Survei LSI: Elektabilitas Duo DM Salip Rindu di Pilgub Jawa Barat

Ervan
16-04-2018 08:33

Ilustrasi Pilkada Jawa Barat 2018. (GATRA/FT02)

Jakarta, gatra.com- Hasil survei Lingkaran Survei Indonesia (LSI Denny JA) menunjukkan Pilkada Jawa Barat akan mengerucut ke dua pasangan, yaitu pasangan Deddy Mizwar-Dedi Mulyadi (Dua DM) dan padangan Ridwan Kamil-Uu Ruzhanul Ulum (Rindu). Berdasarkan hasil survei terbaru yang dirilis Citra Komunikasi Lingkaran Survei Indonesia (LSI) tentang preferensi pemilih dalam Pilkada Jawa Barat, Dua DM memiliki elektabilitas sebesar 43,2 persen dan pasangan Rindu 39,3 persen. Elektabilitas kedua pasangan itu jauh di atas dua pasangan lain, yakni pasangan Sudrajat-Syaikhu (Asyik) yang hanya memiliki elektabilitas 4,2 persen dan pasanganTubagus Hasanudin-Anton Charliyan (Hasanah) dengan 4,1 persen.

 

"Dengan waktu yang tersisa kurang lebih dua bulan, peluang lebih terbuka untuk dua pasangan, Dua DM dan Rindu. Rasanya sulit bagi dua pasangan lainnya, Asyik dan Hasanah untuk memenangkan pertarungan ini," ujar Direktur Eksekutif Citra Komunikasi LSI Toto Izul Fatah dalam keterangan tertulis yang diterima, Minggu (15/4). 
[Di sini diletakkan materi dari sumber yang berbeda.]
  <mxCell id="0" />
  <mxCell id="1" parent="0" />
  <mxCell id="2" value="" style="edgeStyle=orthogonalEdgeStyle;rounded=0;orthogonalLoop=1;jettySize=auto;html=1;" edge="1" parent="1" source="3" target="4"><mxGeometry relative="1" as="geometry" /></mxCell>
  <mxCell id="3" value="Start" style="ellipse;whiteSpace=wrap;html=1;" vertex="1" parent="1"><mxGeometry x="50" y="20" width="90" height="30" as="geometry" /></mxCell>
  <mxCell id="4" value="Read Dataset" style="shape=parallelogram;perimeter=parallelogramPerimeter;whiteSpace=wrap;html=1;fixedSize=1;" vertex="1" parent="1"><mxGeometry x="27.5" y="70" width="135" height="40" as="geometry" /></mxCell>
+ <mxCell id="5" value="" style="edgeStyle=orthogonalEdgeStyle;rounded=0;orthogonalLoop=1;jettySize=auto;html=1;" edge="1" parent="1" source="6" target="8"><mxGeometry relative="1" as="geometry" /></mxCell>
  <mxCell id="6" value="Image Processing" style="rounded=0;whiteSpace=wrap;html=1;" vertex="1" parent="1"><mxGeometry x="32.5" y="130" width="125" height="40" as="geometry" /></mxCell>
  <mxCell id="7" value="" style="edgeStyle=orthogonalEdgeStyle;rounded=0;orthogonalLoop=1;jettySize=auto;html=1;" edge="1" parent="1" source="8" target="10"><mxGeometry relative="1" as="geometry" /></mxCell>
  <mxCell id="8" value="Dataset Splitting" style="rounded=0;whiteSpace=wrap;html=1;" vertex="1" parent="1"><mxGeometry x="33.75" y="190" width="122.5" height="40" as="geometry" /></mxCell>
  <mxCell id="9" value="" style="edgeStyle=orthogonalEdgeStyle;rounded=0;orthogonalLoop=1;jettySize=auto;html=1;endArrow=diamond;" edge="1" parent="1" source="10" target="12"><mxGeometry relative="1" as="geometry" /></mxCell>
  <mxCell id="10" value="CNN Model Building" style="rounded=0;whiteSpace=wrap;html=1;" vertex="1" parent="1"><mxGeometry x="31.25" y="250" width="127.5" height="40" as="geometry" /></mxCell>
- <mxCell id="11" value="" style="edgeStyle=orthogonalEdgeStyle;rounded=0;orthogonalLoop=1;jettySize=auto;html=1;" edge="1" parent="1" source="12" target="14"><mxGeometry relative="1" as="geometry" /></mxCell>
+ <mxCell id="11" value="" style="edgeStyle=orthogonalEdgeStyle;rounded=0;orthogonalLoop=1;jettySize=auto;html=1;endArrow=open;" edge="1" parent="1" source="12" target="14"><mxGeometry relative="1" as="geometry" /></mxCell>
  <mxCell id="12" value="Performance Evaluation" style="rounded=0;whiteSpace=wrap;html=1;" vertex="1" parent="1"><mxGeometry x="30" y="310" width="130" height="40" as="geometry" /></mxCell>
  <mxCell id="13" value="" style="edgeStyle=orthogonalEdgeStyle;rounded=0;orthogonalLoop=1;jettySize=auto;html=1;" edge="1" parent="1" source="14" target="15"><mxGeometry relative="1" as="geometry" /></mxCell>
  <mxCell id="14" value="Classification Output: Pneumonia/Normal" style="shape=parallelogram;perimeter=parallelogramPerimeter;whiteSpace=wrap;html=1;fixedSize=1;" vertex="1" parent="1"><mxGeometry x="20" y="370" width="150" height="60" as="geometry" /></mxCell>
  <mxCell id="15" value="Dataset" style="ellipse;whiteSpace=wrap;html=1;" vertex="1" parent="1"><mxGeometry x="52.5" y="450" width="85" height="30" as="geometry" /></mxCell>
Menurut dia, rendahnya elektabilitas Emil, sapaan akrab Ridwan Kamil, ketika dipasangkan dengan Uu di Pilgub Jawa Barat dikarenakan elektabilitas Uu sebagai calon wakil gubernur yang rendah. Meskipun ada faktor-faktor lain yang ikut menyumbang penurunan tersebut.

"Yang pasti, jika tidak ada pergerakan yang luar biasa dari Pasangan Rindu (Ridwan Kamil-Uu Ruzhanul Ulum, red), bukan mustahil ini akan menjadi sinyal lampu kuning yang bisa menyeretnya pelan-pelan kalah dalam pertarungan. Apalagi jika merujuk pada tren yang terus menurun. Tak mudah kandidat yang punya tren turun untuk rebound," jelasnya.
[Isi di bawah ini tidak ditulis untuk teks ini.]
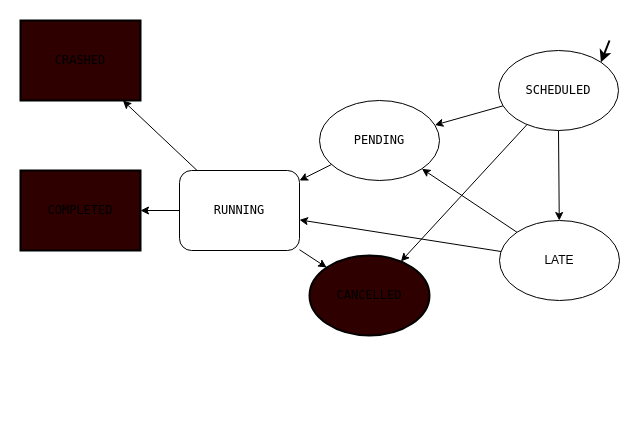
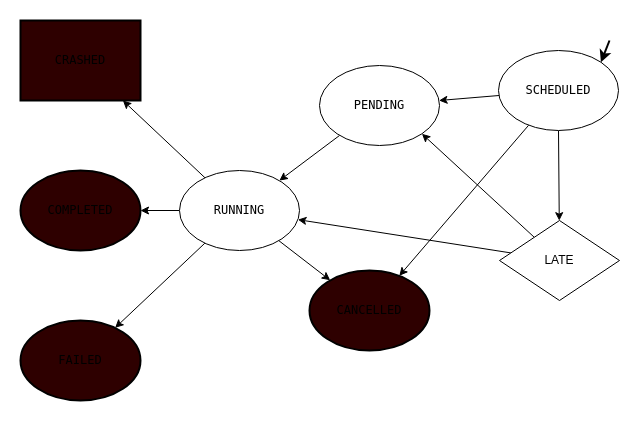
  <mxCell id="0" />
  <mxCell id="1" parent="0" />
- <mxCell id="2" value="&lt;pre class=&quot;p-code-container p-code-container--block p-code-highlight__code-wrapper&quot;&gt;&lt;code&gt;COMPLETED&lt;/code&gt;&lt;/pre&gt;" style="whiteSpace=wrap;html=1;strokeWidth=2;fillColor=#2E0000;rounded=0;" parent="1" vertex="1"><mxGeometry x="20" y="170" width="120" height="80" as="geometry" /></mxCell>
+ <mxCell id="2" value="&lt;pre class=&quot;p-code-container p-code-container--block p-code-highlight__code-wrapper&quot;&gt;&lt;code&gt;COMPLETED&lt;/code&gt;&lt;/pre&gt;" style="ellipse;whiteSpace=wrap;html=1;strokeWidth=2;fillColor=#2E0000;" parent="1" vertex="1"><mxGeometry x="20" y="170" width="120" height="80" as="geometry" /></mxCell>
  <mxCell id="3" style="rounded=0;orthogonalLoop=1;jettySize=auto;html=1;" parent="1" source="7" target="2" edge="1"><mxGeometry relative="1" as="geometry" /></mxCell>
  <mxCell id="4" style="edgeStyle=none;html=1;" parent="1" source="7" target="12" edge="1"><mxGeometry relative="1" as="geometry" /></mxCell>
  <mxCell id="5" style="edgeStyle=none;html=1;strokeWidth=1;" parent="1" source="7" target="19" edge="1"><mxGeometry relative="1" as="geometry" /></mxCell>
- <mxCell id="7" value="&lt;pre class=&quot;p-code-container p-code-container--block p-code-highlight__code-wrapper&quot;&gt;&lt;code&gt;RUNNING&lt;/code&gt;&lt;/pre&gt;" style="whiteSpace=wrap;html=1;rounded=1;" parent="1" vertex="1"><mxGeometry x="179" y="170" width="120" height="80" as="geometry" /></mxCell>
+ <mxCell id="6" style="edgeStyle=none;html=1;" parent="1" source="7" target="20" edge="1"><mxGeometry relative="1" as="geometry" /></mxCell>
+ <mxCell id="7" value="&lt;pre class=&quot;p-code-container p-code-container--block p-code-highlight__code-wrapper&quot;&gt;&lt;code&gt;RUNNING&lt;/code&gt;&lt;/pre&gt;" style="ellipse;whiteSpace=wrap;html=1;" parent="1" vertex="1"><mxGeometry x="179" y="170" width="120" height="80" as="geometry" /></mxCell>
  <mxCell id="8" style="rounded=0;orthogonalLoop=1;jettySize=auto;html=1;" parent="1" source="11" target="12" edge="1"><mxGeometry relative="1" as="geometry" /></mxCell>
  <mxCell id="9" style="rounded=0;orthogonalLoop=1;jettySize=auto;html=1;" parent="1" source="11" target="16" edge="1"><mxGeometry relative="1" as="geometry" /></mxCell>
  <mxCell id="10" style="edgeStyle=none;html=1;strokeWidth=1;" parent="1" source="11" target="18" edge="1"><mxGeometry relative="1" as="geometry" /></mxCell>
  <mxCell id="11" value="&lt;pre class=&quot;p-code-container p-code-container--block p-code-highlight__code-wrapper&quot;&gt;&lt;code&gt;SCHEDULED&lt;/code&gt;&lt;/pre&gt;" style="ellipse;whiteSpace=wrap;html=1;" parent="1" vertex="1"><mxGeometry x="498" y="50" width="120" height="80" as="geometry" /></mxCell>
- <mxCell id="12" value="&lt;pre class=&quot;p-code-container p-code-container--block p-code-highlight__code-wrapper&quot;&gt;&lt;code&gt;CANCELLED&lt;/code&gt;&lt;/pre&gt;" style="ellipse;whiteSpace=wrap;html=1;strokeWidth=2;fillColor=#2E0000;" parent="1" vertex="1"><mxGeometry x="309" y="255" width="120" height="80" as="geometry" /></mxCell>
+ <mxCell id="12" value="&lt;pre class=&quot;p-code-container p-code-container--block p-code-highlight__code-wrapper&quot;&gt;&lt;code&gt;CANCELLED&lt;/code&gt;&lt;/pre&gt;" style="ellipse;whiteSpace=wrap;html=1;strokeWidth=2;fillColor=#2E0000;" parent="1" vertex="1"><mxGeometry x="309" y="270" width="120" height="80" as="geometry" /></mxCell>
  <mxCell id="13" style="rounded=0;orthogonalLoop=1;jettySize=auto;html=1;" parent="1" source="18" target="7" edge="1"><mxGeometry relative="1" as="geometry" /></mxCell>
  <mxCell id="14" style="edgeStyle=none;html=1;entryX=1;entryY=1;entryDx=0;entryDy=0;strokeWidth=1;" parent="1" source="16" target="18" edge="1"><mxGeometry relative="1" as="geometry" /></mxCell>
  <mxCell id="15" style="edgeStyle=none;html=1;strokeWidth=1;" parent="1" source="16" target="7" edge="1"><mxGeometry relative="1" as="geometry" /></mxCell>
- <mxCell id="16" value="LATE" style="ellipse;whiteSpace=wrap;html=1;" parent="1" vertex="1"><mxGeometry x="499" y="220" width="120" height="80" as="geometry" /></mxCell>
+ <mxCell id="16" value="LATE" style="rhombus;whiteSpace=wrap;html=1;" parent="1" vertex="1"><mxGeometry x="499" y="220" width="120" height="80" as="geometry" /></mxCell>
  <mxCell id="17" value="" style="endArrow=classic;html=1;rounded=0;entryX=1;entryY=0;entryDx=0;entryDy=0;strokeWidth=2;" parent="1" target="11" edge="1"><mxGeometry width="50" height="50" relative="1" as="geometry"><mxPoint x="609" y="40" as="sourcePoint" /><mxPoint x="519" y="-40" as="targetPoint" /></mxGeometry></mxCell>
- <mxCell id="18" value="&lt;pre class=&quot;p-code-container p-code-container--block p-code-highlight__code-wrapper&quot;&gt;&lt;code&gt;&lt;span class=&quot;hljs-string&quot;&gt;PENDING&lt;/span&gt;&lt;/code&gt;&lt;/pre&gt;" style="ellipse;whiteSpace=wrap;html=1;" parent="1" vertex="1"><mxGeometry x="319" y="100" width="120" height="80" as="geometry" /></mxCell>
+ <mxCell id="18" value="&lt;pre class=&quot;p-code-container p-code-container--block p-code-highlight__code-wrapper&quot;&gt;&lt;code&gt;&lt;span class=&quot;hljs-string&quot;&gt;PENDING&lt;/span&gt;&lt;/code&gt;&lt;/pre&gt;" style="ellipse;whiteSpace=wrap;html=1;" parent="1" vertex="1"><mxGeometry x="319" y="65" width="120" height="80" as="geometry" /></mxCell>
  <mxCell id="19" value="&lt;meta charset=&quot;utf-8&quot;&gt;&lt;pre class=&quot;p-code-container p-code-container--block p-code-highlight__code-wrapper&quot;&gt;&lt;code&gt;&lt;span class=&quot;hljs-string&quot;&gt;CRASHED&lt;/span&gt;&lt;/code&gt;&lt;/pre&gt;" style="whiteSpace=wrap;html=1;strokeWidth=2;fillColor=#2E0000;rounded=0;" parent="1" vertex="1"><mxGeometry x="20" y="20" width="120" height="80" as="geometry" /></mxCell>
+ <mxCell id="20" value="&lt;pre class=&quot;p-code-container p-code-container--block p-code-highlight__code-wrapper&quot;&gt;&lt;code&gt;FAILED&lt;/code&gt;&lt;/pre&gt;" style="ellipse;whiteSpace=wrap;html=1;strokeWidth=2;fillColor=#2E0000;" parent="1" vertex="1"><mxGeometry x="20" y="320" width="120" height="80" as="geometry" /></mxCell>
Namun sebaliknya, lanjut Toto, jika Pasangan Deddy Mizwar-Dedi Mulyadi berhasil meningkatkan pengenalan dan kesukaannya melalui aneka program yang massif dan menyentuh aspirasi warga Jawa Barat, maka bukan mustahil mereka bisa lolos sebagai pemenangnya.
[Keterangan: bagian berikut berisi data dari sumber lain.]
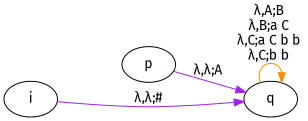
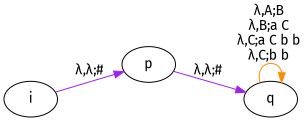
  digraph {
    fontname="Fira Sans"
    rankdir=LR
    node [fontname="Fira Sans"]
    edge [arrowhead=normal color=purple fontname="Fira Sans"]
    i
    p
    q
-   i -> q [label="λ,λ;#"]
-   p -> q [label="λ,λ;A"]
+   i -> p [label="λ,λ;#"]
+   p -> q [label="λ,λ;#"]
    q -> q [color=darkorange label="λ,A;B \nλ,B;a C \nλ,C;a C b b \nλ,C;b b \n"]
  }
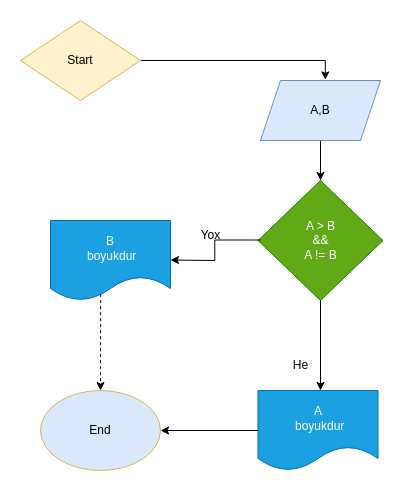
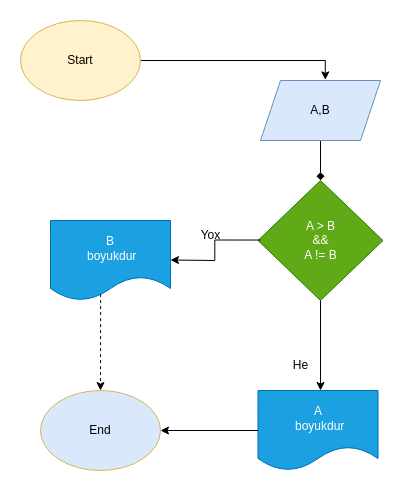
  <mxCell id="0" />
  <mxCell id="1" parent="0" />
  <mxCell id="2" value="" style="edgeStyle=orthogonalEdgeStyle;rounded=0;orthogonalLoop=1;jettySize=auto;html=1;entryX=0.54;entryY=-0.01;entryDx=0;entryDy=0;entryPerimeter=0;" parent="1" source="3" target="5" edge="1"><mxGeometry relative="1" as="geometry"><mxPoint x="80" y="140" as="targetPoint" /></mxGeometry></mxCell>
- <mxCell id="3" value="Start" style="rhombus;whiteSpace=wrap;html=1;fillColor=#fff2cc;strokeColor=#d6b656;" parent="1" vertex="1"><mxGeometry x="20" width="120" height="80" as="geometry" y="20" /></mxCell>
- <mxCell id="4" value="" style="edgeStyle=orthogonalEdgeStyle;rounded=0;orthogonalLoop=1;jettySize=auto;html=1;entryX=0.5;entryY=0;entryDx=0;entryDy=0;exitX=0.5;exitY=1;exitDx=0;exitDy=0;" parent="1" source="5" target="6" edge="1"><mxGeometry relative="1" as="geometry"><mxPoint x="75" y="200" as="sourcePoint" /><mxPoint x="75" y="250" as="targetPoint" /></mxGeometry></mxCell>
+ <mxCell id="3" value="Start" style="ellipse;whiteSpace=wrap;html=1;fillColor=#fff2cc;strokeColor=#d6b656;" parent="1" vertex="1"><mxGeometry x="20" width="120" height="80" as="geometry" y="20" /></mxCell>
+ <mxCell id="4" value="" style="edgeStyle=orthogonalEdgeStyle;rounded=0;orthogonalLoop=1;jettySize=auto;html=1;entryX=0.5;entryY=0;entryDx=0;entryDy=0;exitX=0.5;exitY=1;exitDx=0;exitDy=0;endArrow=diamond;" parent="1" source="5" target="6" edge="1"><mxGeometry relative="1" as="geometry"><mxPoint x="75" y="200" as="sourcePoint" /><mxPoint x="75" y="250" as="targetPoint" /></mxGeometry></mxCell>
  <mxCell id="5" value="A,B" style="shape=parallelogram;perimeter=parallelogramPerimeter;whiteSpace=wrap;html=1;fixedSize=1;fillColor=#dae8fc;strokeColor=#6c8ebf;" parent="1" vertex="1"><mxGeometry x="260" y="80" width="120" height="60" as="geometry" /></mxCell>
  <mxCell id="6" value="A &amp;gt; B&lt;br&gt;&amp;amp;&amp;amp;&lt;br&gt;A != B" style="rhombus;whiteSpace=wrap;html=1;fillColor=#60a917;fontColor=#ffffff;strokeColor=#2D7600;" parent="1" vertex="1"><mxGeometry x="257.5" y="180" width="125" height="120" as="geometry" /></mxCell>
  <mxCell id="7" value="" style="edgeStyle=orthogonalEdgeStyle;rounded=0;orthogonalLoop=1;jettySize=auto;html=1;exitX=0.02;exitY=0.496;exitDx=0;exitDy=0;exitPerimeter=0;" parent="1" source="6" edge="1"><mxGeometry relative="1" as="geometry"><mxPoint x="170" y="259.5" as="targetPoint" /><mxPoint x="250" y="260" as="sourcePoint" /><Array as="points" /></mxGeometry></mxCell>
  <mxCell id="8" value="B&lt;br&gt;&amp;nbsp;boyukdur" style="shape=document;whiteSpace=wrap;html=1;boundedLbl=1;fillColor=#1ba1e2;fontColor=#ffffff;strokeColor=#006EAF;" parent="1" vertex="1"><mxGeometry x="50" y="220" width="120" height="80" as="geometry" /></mxCell>
  <mxCell id="9" value="A&lt;br&gt;&amp;nbsp;boyukdur" style="shape=document;whiteSpace=wrap;html=1;boundedLbl=1;fillColor=#1ba1e2;fontColor=#ffffff;strokeColor=#006EAF;" parent="1" vertex="1"><mxGeometry x="257.5" y="390" width="120" height="80" as="geometry" /></mxCell>
  <mxCell id="10" value="" style="endArrow=classic;html=1;rounded=0;exitX=0.5;exitY=1;exitDx=0;exitDy=0;" parent="1" source="6" edge="1"><mxGeometry width="50" height="50" relative="1" as="geometry"><mxPoint x="70" y="390" as="sourcePoint" /><mxPoint x="320" y="390" as="targetPoint" /></mxGeometry></mxCell>
  <mxCell id="11" value="" style="endArrow=classic;html=1;rounded=0;exitX=0.418;exitY=0.92;exitDx=0;exitDy=0;exitPerimeter=0;entryX=0.5;entryY=0;entryDx=0;entryDy=0;dashed=1;" parent="1" source="8" target="13" edge="1"><mxGeometry width="50" height="50" relative="1" as="geometry"><mxPoint x="-125" y="500" as="sourcePoint" /><mxPoint x="100" y="370" as="targetPoint" /></mxGeometry></mxCell>
  <mxCell id="12" value="" style="endArrow=classic;html=1;rounded=0;exitX=0;exitY=0.5;exitDx=0;exitDy=0;" parent="1" source="9" edge="1"><mxGeometry width="50" height="50" relative="1" as="geometry"><mxPoint x="243.04" y="390" as="sourcePoint" /><mxPoint x="160" y="430" as="targetPoint" /></mxGeometry></mxCell>
  <mxCell id="13" value="End" style="ellipse;whiteSpace=wrap;html=1;fillColor=#dae8fc;strokeColor=#d6b656;" parent="1" vertex="1"><mxGeometry x="40" y="390" width="120" height="80" as="geometry" /></mxCell>
  <mxCell id="14" value="He" style="text;html=1;align=center;verticalAlign=middle;resizable=0;points=[];autosize=1;strokeColor=none;fillColor=none;" parent="1" vertex="1"><mxGeometry x="280" y="350" width="40" height="30" as="geometry" /></mxCell>
  <mxCell id="15" value="Yox" style="text;html=1;align=center;verticalAlign=middle;resizable=0;points=[];autosize=1;strokeColor=none;fillColor=none;" parent="1" vertex="1"><mxGeometry x="190" y="220" width="40" height="30" as="geometry" /></mxCell>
"Apalagi, selain karena tren pasangan ini yang terus naik, juga karena Dedi masih punya potensi menaikkan tingkat pengenalannya yang masih sekitar 55 persen-an sementara tingkat kesukaannya cukup tinggi dengan 73,1 persen," lanjut Toto.

Toto mengatakan, keunggulan Dedi Muyadi juga karena dia punya pemilih militan (strong supporter) yang cukup tinggi 26,6 persen, dibandingkan dengan Uu (12,5 persen), Syaikhu (43 persen) dan Anton (1,8 persen). 

"Harapan pasangan Deddy-Dedi ini memang ada pada Demul (Dedi Mulyadi) karena Demiz sudah sampai pada tingkat pengenalan yang mentok, yaitu 94,8 persen," ucapnya.

Survei dilakukan pada 21-29 Maret 2018 dengan menggunakan metode standard: multi stage random sampling, dimana seluruh pemilih Jawa Barat dipilih secara random. Jumlah responden 440 orang, dengan margin of error sebesar 4.8 persen.